> _EXTRAIT PROPOSÉ_
■ ■ ■ ■

A Calais, la jeune femme s’installe d’abord dans la « jungle » (nom donné aux lieux où se regroupent les migrants, ndlr) de Tioxyde, dont le campement a été évacué par la police début avril. Après huit mois, elle obtient une place dans la « maison des femmes ». Ce préfabriqué sur la route de Saint-Omer permet à une cinquantaine de femmes et quelques enfants de se mettre à l’abri.
« Lorsque l’on est une femme et que l’on vit dans la jungle, mieux avoir un petit copain », lâche Ferri Mattheuwsen, du dépit dans la voix. Le sous-entendu est clair : dans les « jungles » de Calais et des alentours, les violences sexuelles sont nombreuses. Certaines préfèrent même tomber enceintes pour avoir la paix. « Pour les filles, être enceinte c’est être protégée », ajoute la militante du droit d'asile.
Au milieu de la jungle de Tioxyde, par l’un de ces soirs glaciaux et pluvieux du mois de janvier 2015, Meron, 26 ans dénote au milieu des silhouettes courbées dans l’espoir de garder un petit peu de chaud pour soi.
La jeune femme ne cache pas son malaise. « C’est dangereux de vivre ici pour une femme, prévient-elle, parce que les hommes boivent beaucoup d’alcool et deviennent agressifs ».
Meron s’est donc installée à Isbergues, à près de 80 km de Calais. Seule condition pour loger dans ce camp dont les petites baraques en bois procurent un petit peu plus de confort : payer les 500 euros qui donnent le droit de s’installer, d’avoir de la nourriture et de tenter un passage vers l’Angleterre.

■ ■ ■ ■

> _DONNÉES FOURNIES_
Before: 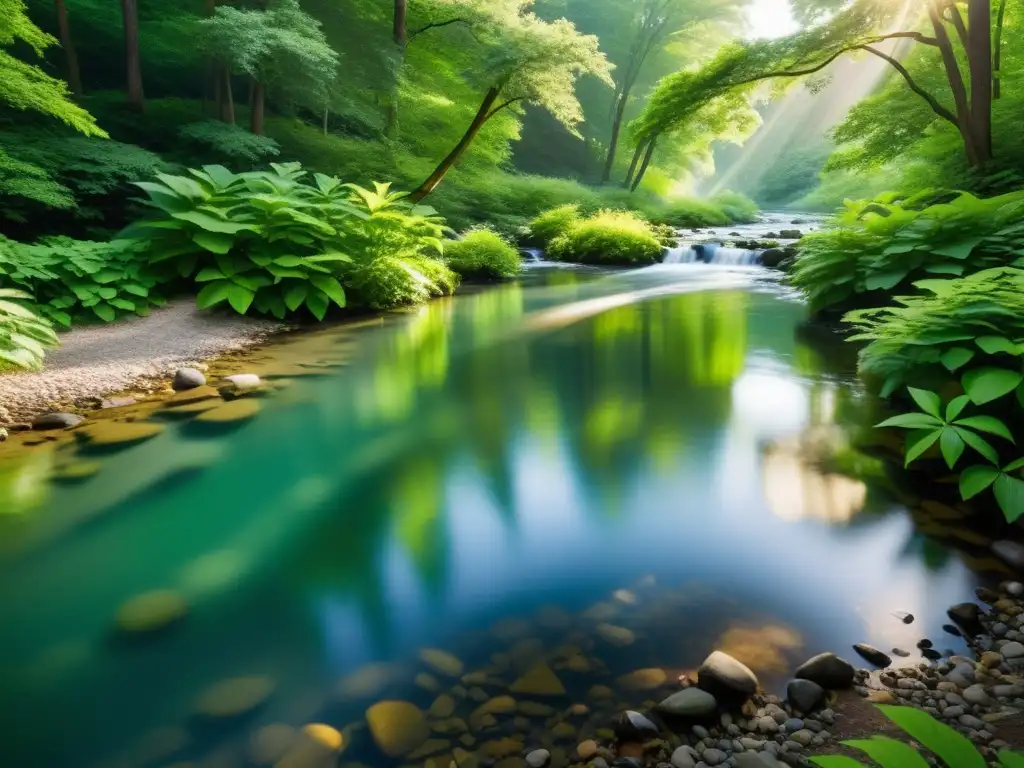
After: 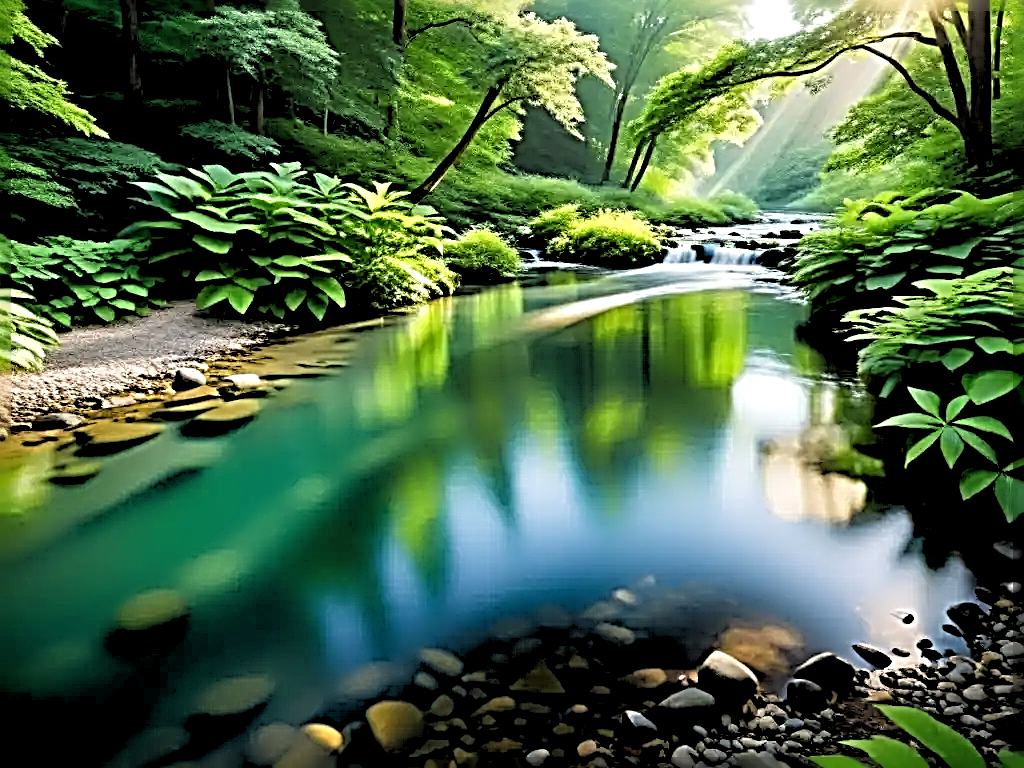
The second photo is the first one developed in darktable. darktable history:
sharpen: radius 4.001, amount 2
rgb levels: levels [[0.029, 0.461, 0.922], [0, 0.5, 1], [0, 0.5, 1]]
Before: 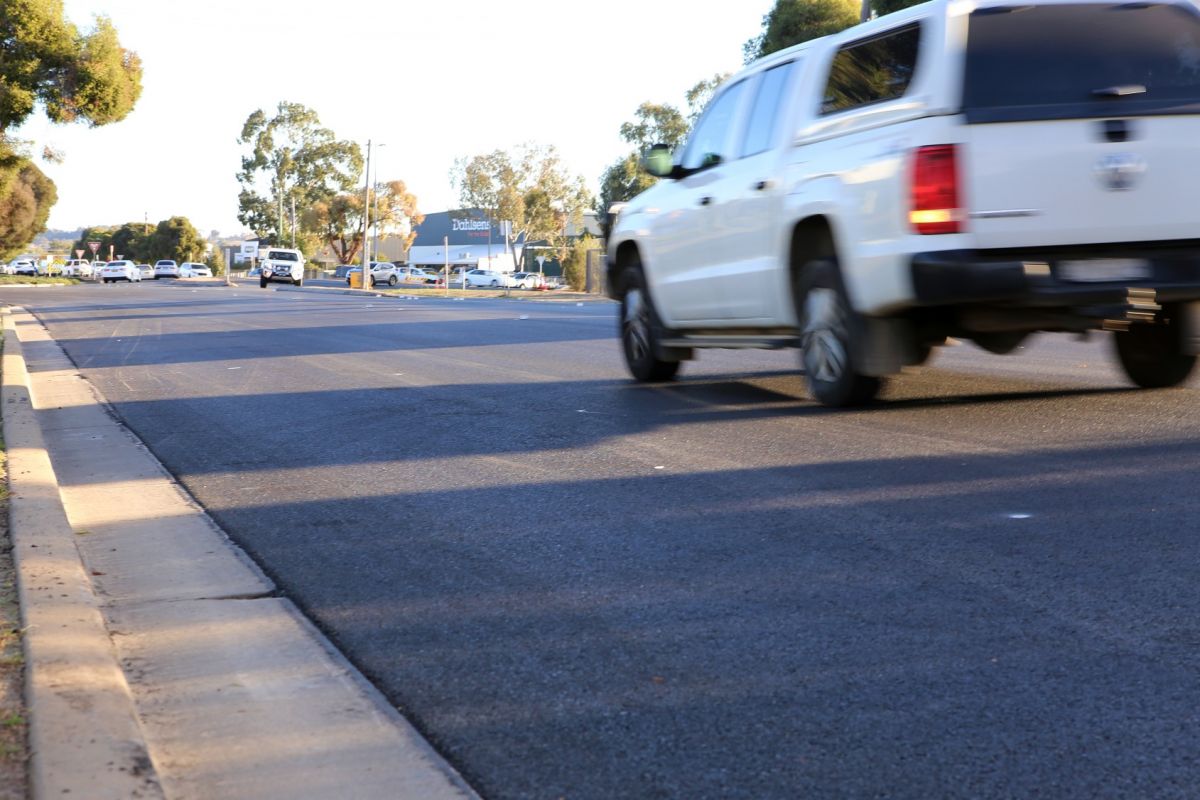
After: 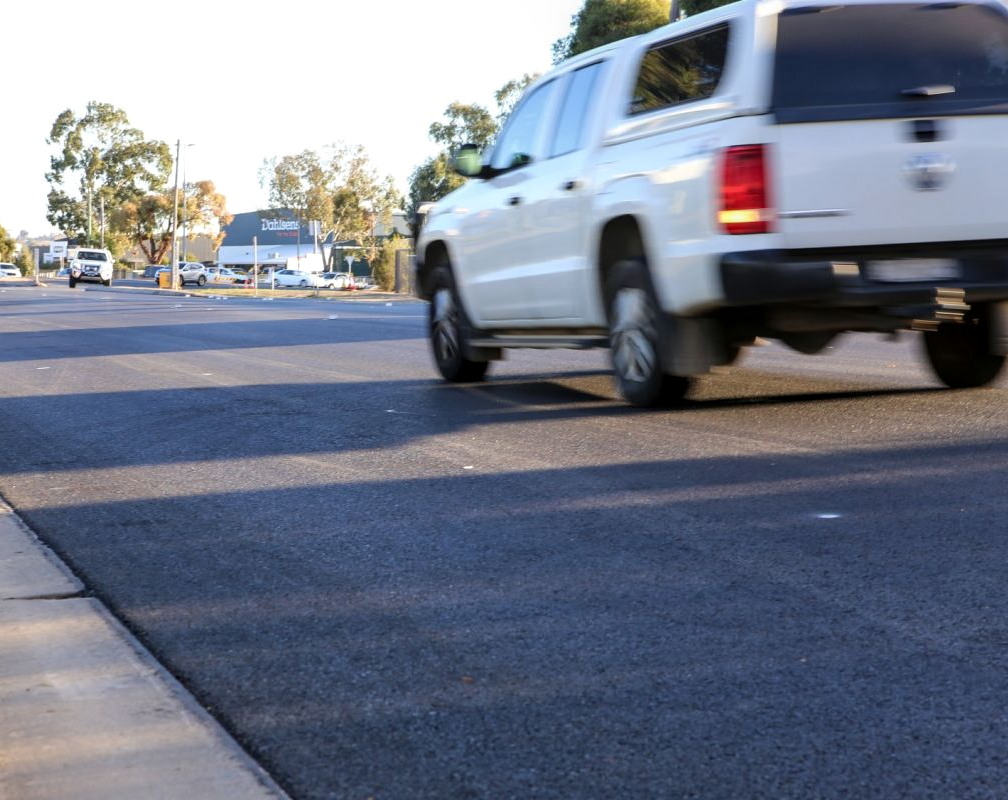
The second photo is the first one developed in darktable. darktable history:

■ ■ ■ ■

> _CONSIGNES_
1. Dans l'extrait sur les femmes migrantes de Calais, renommez « Meron » en « M. » dans la partie qui commence à « Au milieu de la » et se termine à « passage vers l’Angleterre. ».
2. Poursuivez l'extrait sur les femmes migrantes de Calais à partir de l'endroit où il s'arrête.
Les données n'ont aucun lien avec l'extrait.

> _RÉSULTATS_
1.
Au milieu de la jungle de Tioxyde, par l’un de ces soirs glaciaux et pluvieux du mois de janvier 2015, M., 26 ans dénote au milieu des silhouettes courbées dans l’espoir de garder un petit peu de chaud pour soi.
La jeune femme ne cache pas son malaise. « C’est dangereux de vivre ici pour une femme, prévient-elle, parce que les hommes boivent beaucoup d’alcool et deviennent agressifs ».
M. s’est donc installée à Isbergues, à près de 80 km de Calais. Seule condition pour loger dans ce camp dont les petites baraques en bois procurent un petit peu plus de confort : payer les 500 euros qui donnent le droit de s’installer, d’avoir de la nourriture et de tenter un passage vers l’Angleterre.

2.
Née en Erythrée, elle a vécu à Addis-Abeba, en Ethiopie. Dans un anglais quasi-parfait, elle raconte que son père y a fait fortune comme mécanicien. « Nous ne manquions de rien », se souvient-elle.
Quelques années plus tard, la famille s’installe à Juba, au Soudan du sud. Mais les violences quotidiennes liées à l’indépendance du pays finissent par convaincre Meron et son mari d’aller tenter leur chance pour une vie meilleure en Grande Bretagne.
Je voudrais que mon enfant naisse en Angleterre
Sally, elle, vit dans la « jungle » avec un homme qu’elle présente comme son mari. Quand elle prépare du café en discutant, il n’est jamais très loin et la jeune femme de 28 ans se montre peu bavarde.
Il faut que les quelques hommes qui l’entourent s’éloignent pour qu’elle annonce soudainement : « Je suis enceinte », partagée entre la joie d’accueillir un enfant, l’élever en Angleterre et l’angoisse de manquer de soins médicaux ou, pire encore, que sa grossesse l’empêche un jour de monter dans un camion.
Difficile de savoir si Sally a choisi d’avoir cet enfant et de le garder. Faustine, une salariée de France Terre d’Asile qui lui rend visite ne pourra ce jour là que la convaincre d’aller consulter la PASS (Permanence d’accès aux soins de santé) de Calais.
La façon dont les hôpitaux accueillent les migrantes enceintes est souvent décriée. « Les filles sont très mal reçues à l’hôpital de Calais », raconte Ferri. « Les médecins culpabilisent les filles et personne ne parle anglais ».
Sally promet tout de même d’aller se faire ausculter. Rendez-vous est pris pour le lendemain avec Faustine à 10 heures. Entre temps, la jeune femme et son mari auront passé la nuit à tenter de monter dans un camion. En vain...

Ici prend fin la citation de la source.